В народе уже вошло в привычку сравнивать кобзарей с воинами, не ему и не Уле принадлежало первым это сравнение. И жили кобзари одним коштом. Обычаи музыкантского цеха соблюдались всеми. Не одна ли Уля принимала от слепцов медные пятаки, отдаваемые ими на нужды цеха? Не ее ли называл Остап при людях слепецким поскрабием, то есть казначеем?
Она заметила, как нехотя, горестно согласились все с Вересаем, не пытаясь больше заговорить о музыканте. Но именно эта их уступчивость настраивала Остапа по-иному, рождала в нем сомнение в собственной правоте. Не из запальчивости ли поносит он этого приезжего музыканта?

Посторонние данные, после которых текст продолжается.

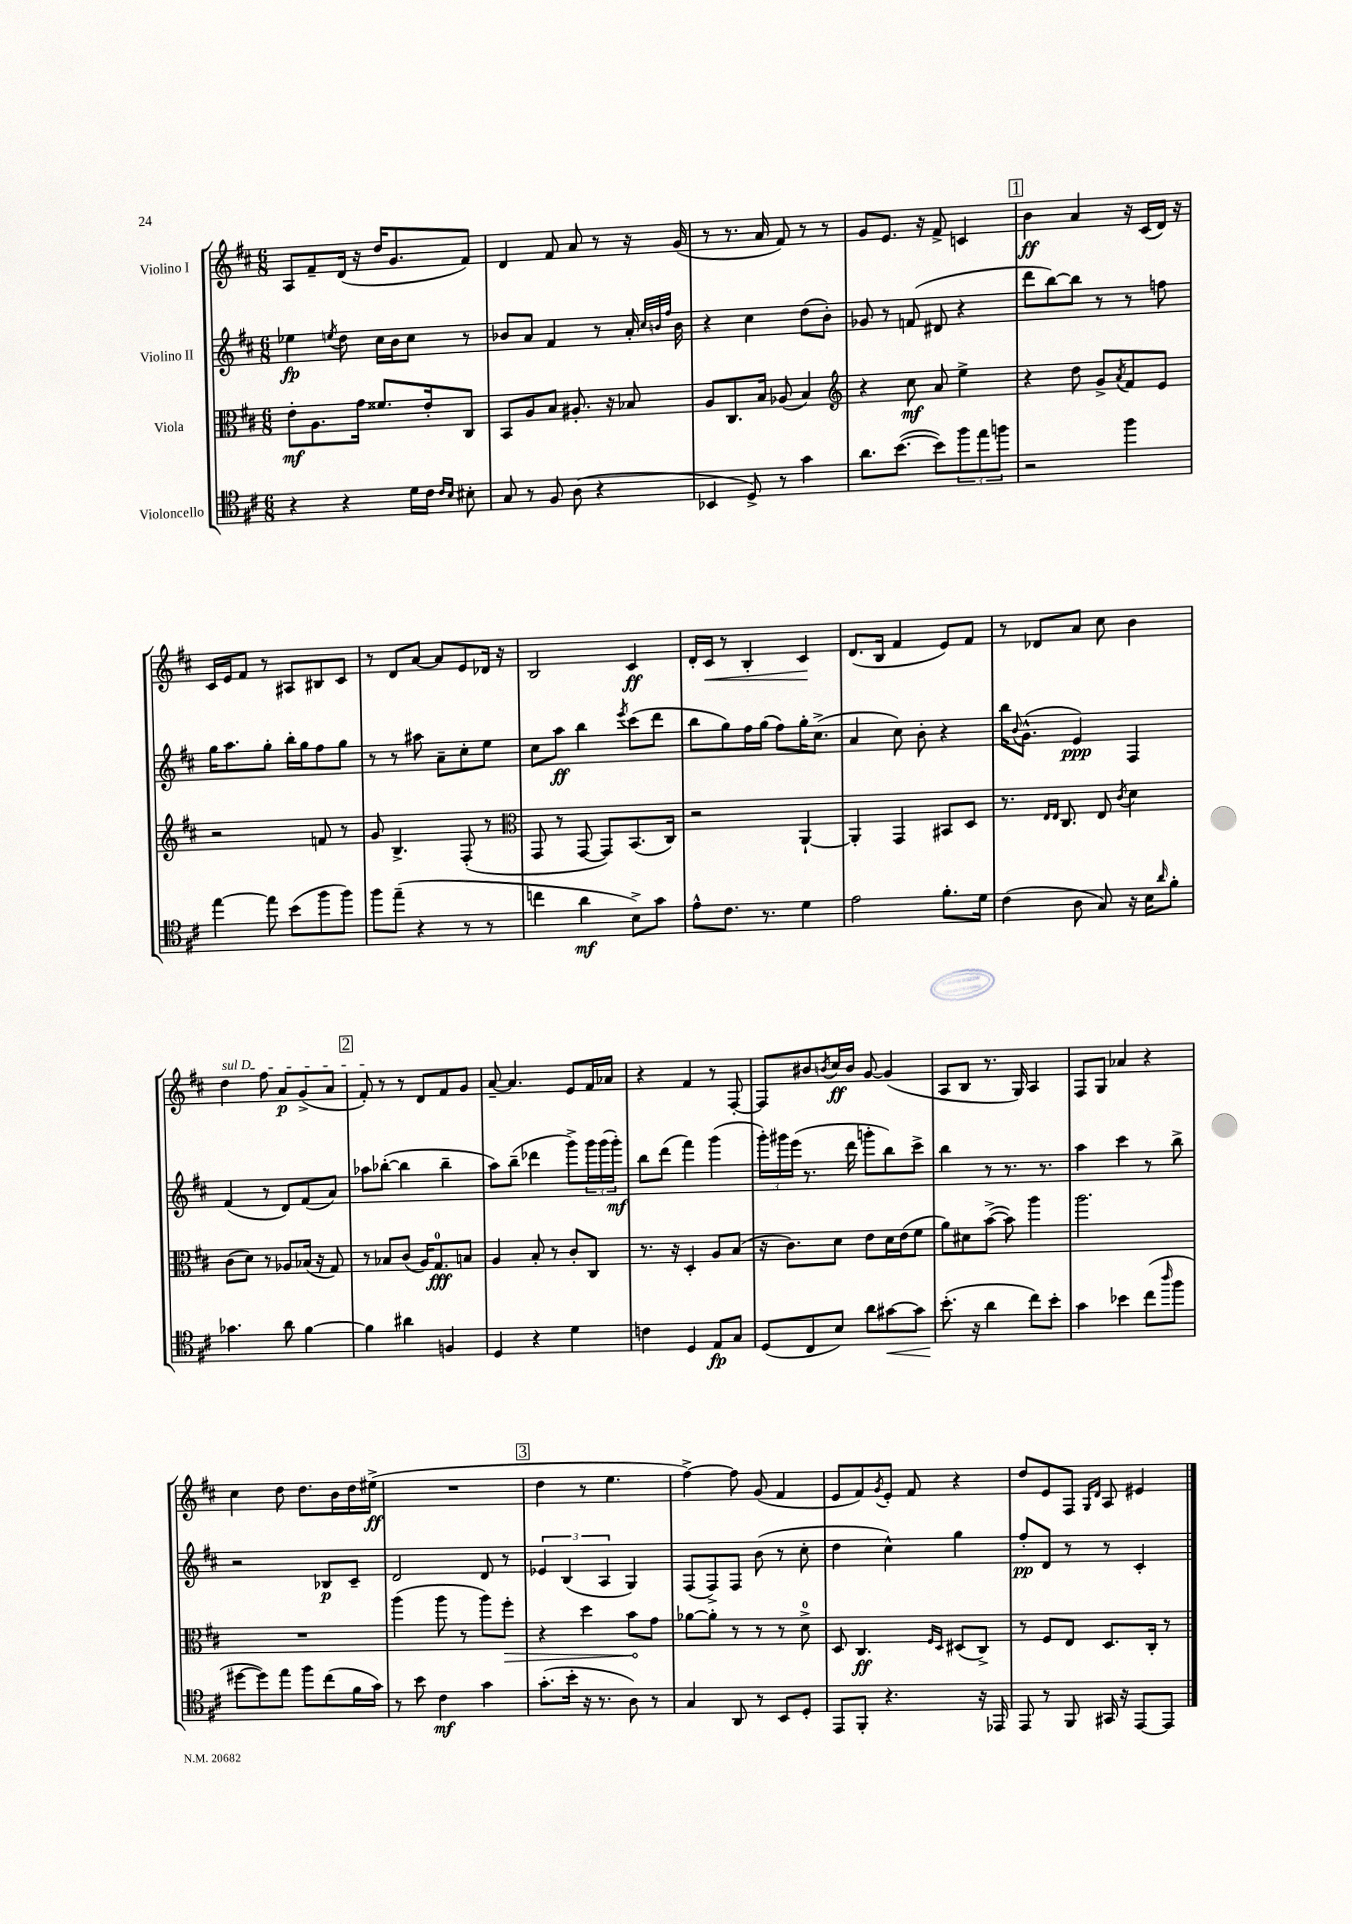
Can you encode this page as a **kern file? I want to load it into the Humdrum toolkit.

**kern	**kern	**kern	**kern
*staff4	*staff3	*staff2	*staff1
*clefC4	*clefC3	*clefG2	*clefG2
*k[f#c#]	*k[f#c#]	*k[f#c#]	*k[f#c#]
*M6/8	*M6/8	*M6/8	*M6/8
4r	8e'	4ee-	8A
.	8.A	.	8f#~
.	.	8qee	.
4r	.	8dd	(16d
.	16g	.	16r
.	8.f##	16cc#	16dd
.	.	16b	8.g
16d	.	8cc#	.
16c#	16e'	.	.
16qqc#	.	.	.
16qqB	.	.	.
8B#'	8C#	8r	8f#)
=	=	=	=
8G	8BB	8b-	4d
8r	8A	8a	.
8F#	8B	4f#	8f#
(8A	8.A#'	.	8a
4r	.	8r	8r
.	16r	.	.
.	8B-	16a'	16r
.	.	32qqcc#	.
.	.	32qqb	.
.	.	32qqff#	.
.	.	16b	(16g
=	=	=	=
4BB-	8A	4r	8r
.	8.C#	.	8.r
8D^)	.	4cc#	.
.	16B	.	16a
8r	(8A-	.	8f#)
4g	4B)	(8dd	8r
.	.	8b')	8r
=	=	=	=
*	*clefG2	*	*
8.a	4r	8g-	8g
.	.	8r	8.e
([8.b	.	.	.
.	8cc#	(8f	.
.	.	.	16r
8b])	8a	8d#	8f#^
12ff#	4ee^	4r	4c
12ee	.	.	.
12ff	.	.	.
=	=	=	=
2r	4r	8ddd	4b
.	.	[8bb)	.
.	8dd	8bb]	4a
.	8g^	8r	.
.	8qa	.	.
4ff#	8f#	8r	16r
.	.	.	(16c#
.	8e	8ff	16d)
.	.	.	16r
=	=	=	=
[4ee	2r	16gg	16c#
.	.	8.aa	16e
.	.	.	8f#
8ee]	.	8gg'	8r
(8b	.	16bb'	8A#
.	.	16gg	.
8ff#	8f	8ff#	8B#
8ff#)	8r	8gg	8c#
=	=	=	=
8ff#	8g	8r	8r
(8ee~	4.B^	8r	8d
4r	.	8aa#	[8a
.	.	8a~	8a]
8r	(8F#'	8cc#'	8e
8r	8r	8ee	16d-
.	.	.	16r
=	=	=	=
*	*clefC3	*	*
4cc	8GG	8cc#	2B
.	8r	8aa	.
4a	[8GG	4bb	.
.	8GG])	.	.
.	.	8qeee	.
8B^)	(8.BB	(8ccc#	4c#
8g	.	8ddd	.
.	16C#)	.	.
=	=	=	=
8e^^	2r	8bb	16d'
.	.	.	16c#
8.c#	.	8gg)	8r
.	.	16ff#	4B'
8.r	.	(16gg	.
.	.	8ff#)	.
4d	[4AA`	16gg'	4c#
.	.	(8.cc#^	.
=	=	=	=
2e	4AA']	4a	(8.d
.	.	.	16B
.	4GG	8cc#)	4f#
.	.	8b'	.
8.f#'	8BB#	4r	8e)
.	8D	.	8f#
16d	.	.	.
=	=	=	=
(4c#	8.r	16bb	8r
.	.	8qqb	.
.	.	(8.g^^	.
.	.	.	8d-
.	16qqE	.	.
.	16qqE	.	.
.	8.C#	.	.
8A	.	4e)	8a
8G)	8E	.	8cc#
.	8qc#	.	.
16r	4d	4F#	4b
16B	.	.	.
16qqa	.	.	.
8f#'	.	.	.
=	=	=	=
4.g-	(8c#	(4f#	4dd
.	8d)	.	.
.	8r	8r	8ff#
8a	8A-	8d)	8a
[4f#	(16B-	(8f#	(8g^
.	16r	.	.
.	8G)	8a)	8a
=	=	=	=
4f#]	8r	8aa-	8f#')
.	8B-	([8bb-'	8r
4a#	(8c#	4bb-]	8r
.	16A)	.	8d
.	8.G	.	.
4F	.	4bb-~	8f#
.	8B	.	8g
=	=	=	=
4D	4A	8aa)	[8a~
.	.	(8bb~	4.a]
4r	8B'	4ddd-	.
.	8r	.	.
4d	8c#'	8ggg^)	8e
.	8C#	24ggg	16f#
.	.	(24ggg	.
.	.	.	16a-
.	.	24ggg')	.
=	=	=	=
4c	8.r	8bb	4r
.	.	(8ddd	.
.	16r	.	.
4D	4D'	4fff#)	4f#
8E	8A	(4ggg	8r
8G	(8B	.	[8F#'
=	=	=	=
(8D	16r	24ggg')	8F#]
.	.	24ggg#	.
.	8.c#)	.	.
.	.	(24eee	.
8C#	.	8.r	8b#
.	.	.	8qb
8B)	8d	.	16cc#
.	.	16ddd	16b
8a	8e	8ggg'	[8g
[8g#	16d	8bb)	(4g]
.	(16e	.	.
8g#]	8f#	8ccc#^	.
=	=	=	=
(8.b'	8a)	4bb	8A
.	8d#	.	8B
16r	.	.	.
4a	([8b^	8r	8.r
.	8b])	8.r	.
.	.	.	16G)
8cc#)	4aa	.	4A
.	.	8.r	.
8b'	.	.	.
=	=	=	=
4g	2.aa	4aa	8F#
.	.	.	8G
4b-	.	4ccc#	4a-
(8cc#	.	8r	4r
16qqaa	.	.	.
8ff#	.	8bb^	.
=	=	=	=
[8dd#	2.r	2r	4cc#
8dd#])	.	.	.
8ee	.	.	8dd
8ff#	.	.	8.dd
(8cc#	.	8B-	.
.	.	.	16b
16f#	.	8c#~	16dd
16g)	.	.	(16ee#^
=	=	=	=
8r	(4aa	2d	2.r
8b	.	.	.
4c#	8aa	.	.
.	8r	.	.
4g	8aa)	8d	.
.	8ff#'	8r	.
=	=	=	=
(8.g'	4r	6e-	4dd
.	.	(6B	.
16b'	.	.	.
16r	4dd	.	8r
8.r	.	.	.
.	.	6A	.
.	.	.	4.ee
8A)	8b	4G)	.
8r	8g	.	.
=	=	=	=
4G	[8a-	(8F#	[4ff#^)
.	8a-']	8F#^)	.
8AA	8r	8F#	8ff#]
8r	8r	(8b	(8g
8BB	8r	8r	4f#
8D'	8d^	8cc#'	.
=	=	=	=
8EE	8D	4dd	8e
8FF#'	4.C#	.	8f#)
.	.	.	8qg
4.r	.	4cc#^^)	8e'
.	.	.	8f#
.	16qqF#	.	.
.	16qqD	.	.
.	(8D#	4gg	4r
16r	8C#^)	.	.
16EE-	.	.	.
=	=	=	=
8EE	8r	8ff#'	8dd
8r	8F#	8d	8e
8FF#	8E	8r	8F#
.	.	.	16qqG
.	.	.	16qqd
16GG#	8.D	8r	8A
16r	.	.	.
[8EE	.	4c#'	4e#
.	16C#'	.	.
8EE]	8r	.	.
==	==	==	==
*-	*-	*-	*-
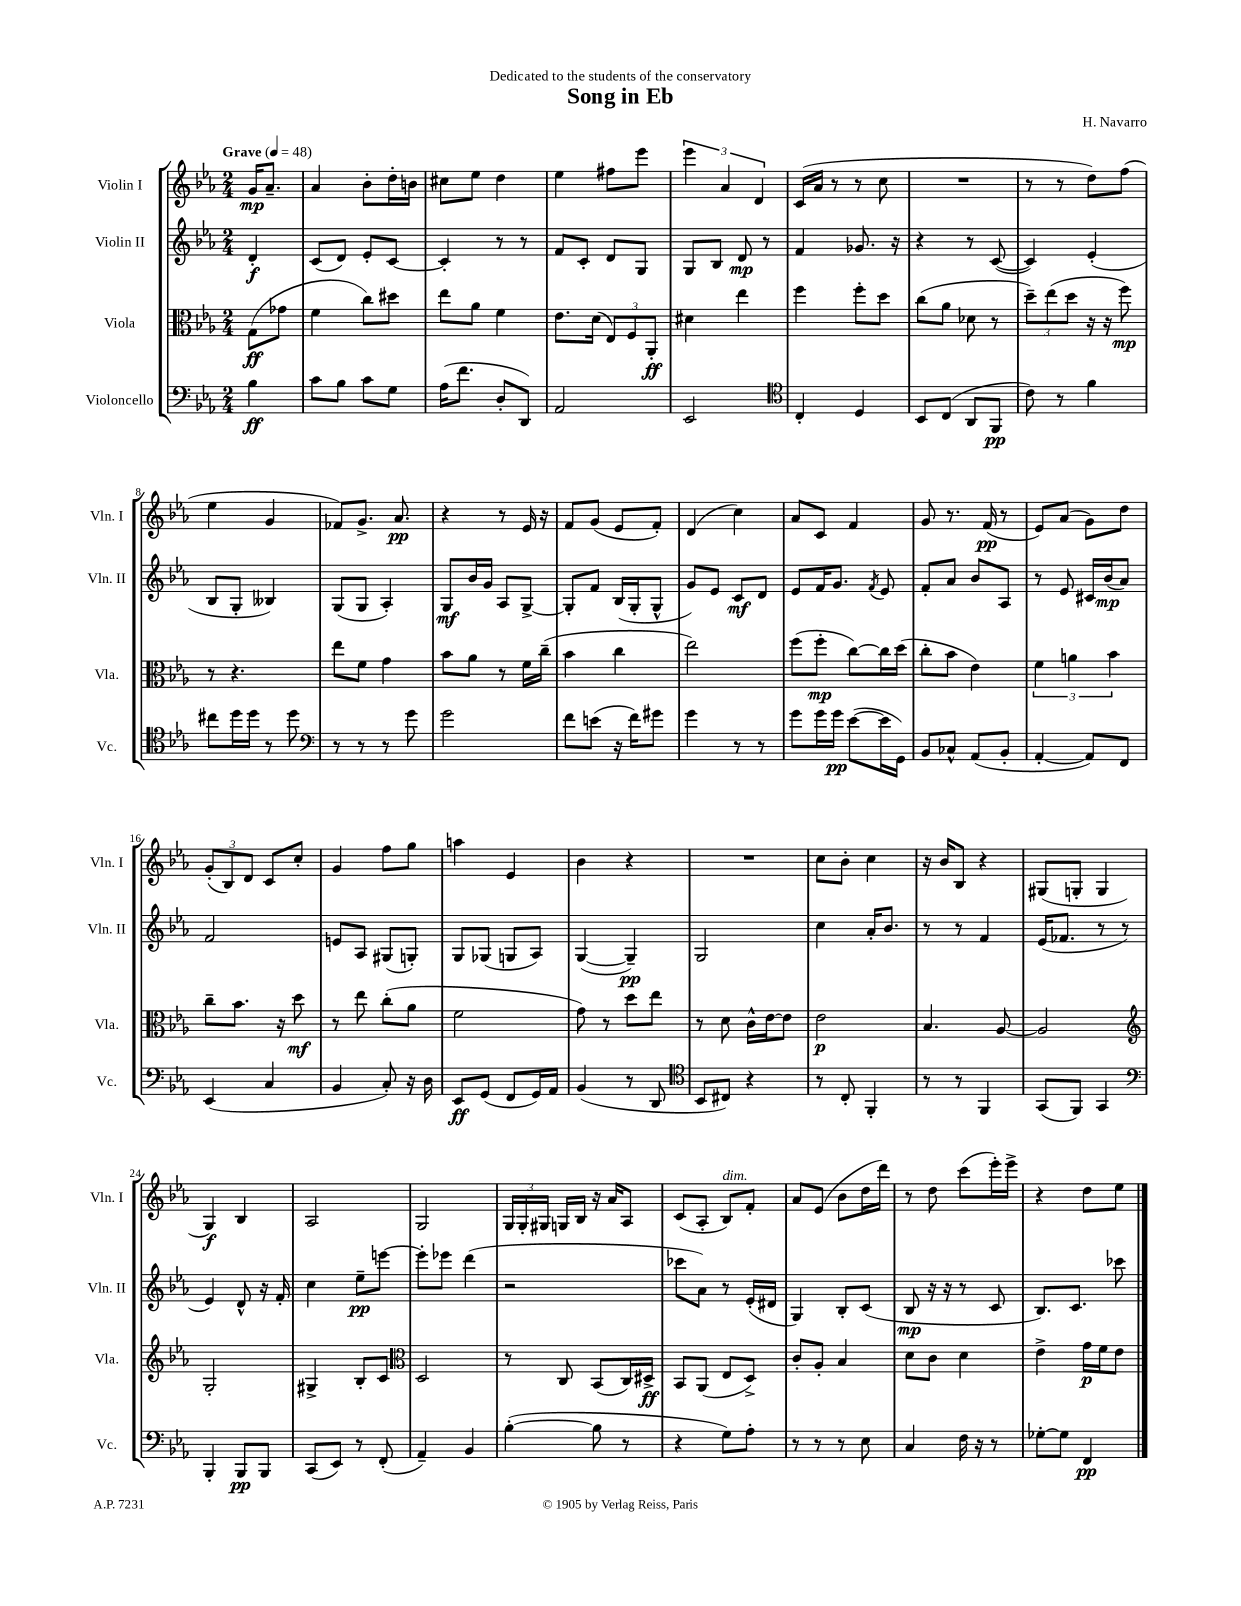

И что все же за человек появился в губернии и созывает кобзарей?
— Уля! — неожиданно крикнул он. — Подавай сапоги да чистую свитку.
И сказал гостям пристыженио:
— Пойду-ка я сам того музыканта проведаю!
— И то правда! — скрывая радость, поддакнул Федько. — Долго ли ходить будешь? Ждать ли тебя?
— Как бог даст. Хату берегите! — строго сказал Вересай, подхваченный за руки Улей. Она увела его за ситцевую занавеску к высокой кровати, застеленной солдатским одеялом, туда, где на стене висела, словно выставленная напоказ рядом с дедовской саблей, вышитая ею праздничная, ярко-белая рубаха.
…Часом позже он брел уже по шляхту тем неторопливым, словно бы усталым шагом, которым сохраняют силы привычные к странствованиям кобзари. Рядом неслышно ступала Уля, подняв увенчанную косами голову и сторожко прислушиваясь к скрипу чумацких телег и «таканью» аистов. Она, его поводырь, жена и «дорожная лукавица», как прозвали ее в усадьбах, должна знать обо всем, а от нее никто лишнего не услышит. Ведь вела она Остапа Вересая, кобзарного хорунжего, которого слушали в Киеве, в ученых домах и на полковых сборах.
Пел Остап о Хортице, о Сечи, а кто поет о ней с тех пор, как посадили в Хортице картофель в поруганье над Сечыо? Не те кобзари-«сумники», что у церквей трутся, похорон да поминок ждут, а лишь его, Вересая, ученики. Вела Уля Остапа к петербургскому музыканту и втайне размышляла о том, что это за человек, который в тысячу раз славнее ее мужа и, по словам кобзарей, самый большой песенник.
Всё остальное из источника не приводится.